Yup, any oil's better than *no* oil, agreed!
But... One of the additives in motor oil is a detergent, designed to keep the crap suspended because *it all gets filtered* in a vehicle motor - most lathes aren't fitted with a filter, so the crap gets repeatedly passed through the bearings, between the gear teeth etc. - machine oils don't have the detergents, so the crap will at least settle in nooks and crannies, getting it out of circulation (eventually).
A lot of the extreme pressure (EP) additives in modern motor oils / transmission oils can also be quite hard on copper / zinc alloys (e.g. bronze / Oilite bushes, thrust washers etc.), so aren't a good idea

OK, the machine makers don't have their own refineries, but the guys who do (Shell, Castrol, Mobil etc.) make oils specifically for machine use - and the lathe/mill/whatever makers pick one or more that match the working conditions they expect - most often a standard hydraulic oil, sometimes something a bit more exotic - like mine, the original recommendation for the headstock was Shell Tellus 2, now discontinued, an ISO 5 hydraulic oil, which is incredibly thin (high-speed plain white-metal bearings are fussy!), the current replacement is 50/50 LHM hydraulic fluid (used in old Citroens and Rolls-Royces for the suspension, steering and brakes) and paraffin to get the right ISO viscosity...

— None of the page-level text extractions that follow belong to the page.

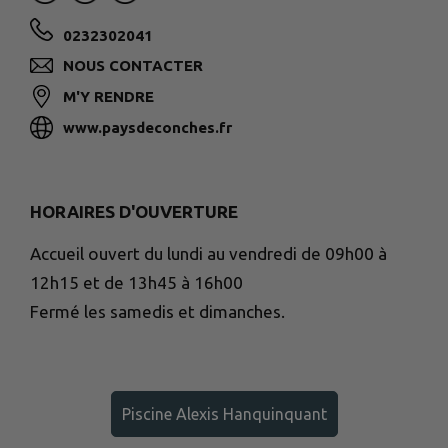
0232302041
NOUS CONTACTER
M'Y RENDRE
www.paysdeconches.fr
HORAIRES D'OUVERTURE
Accueil ouvert du lundi au vendredi de 09h00 à
12h15 et de 13h45 à 16h00
Fermé les samedis et dimanches.
Piscine Alexis Hanquinquant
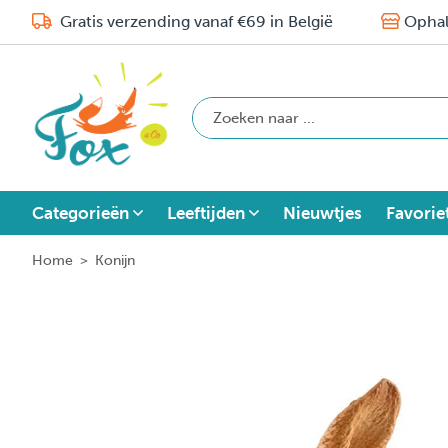
Gratis verzending vanaf €69 in België
Ophal
Categorieën
Leeftijden
Nieuwtjes
Favorie
Home
>
Konijn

Running too heavy an oil in plain bearings will probably reduce the flow and so the lubrication, too light and there won't be the hydrostatic "cushion", so increased risk of contact and wear, too heavy an oil (or too much!) in a roller bearing and it can cause "hydraulic locking" where the rollers stop rolling and skid on the races, with increased wear or even seizure... Not nice!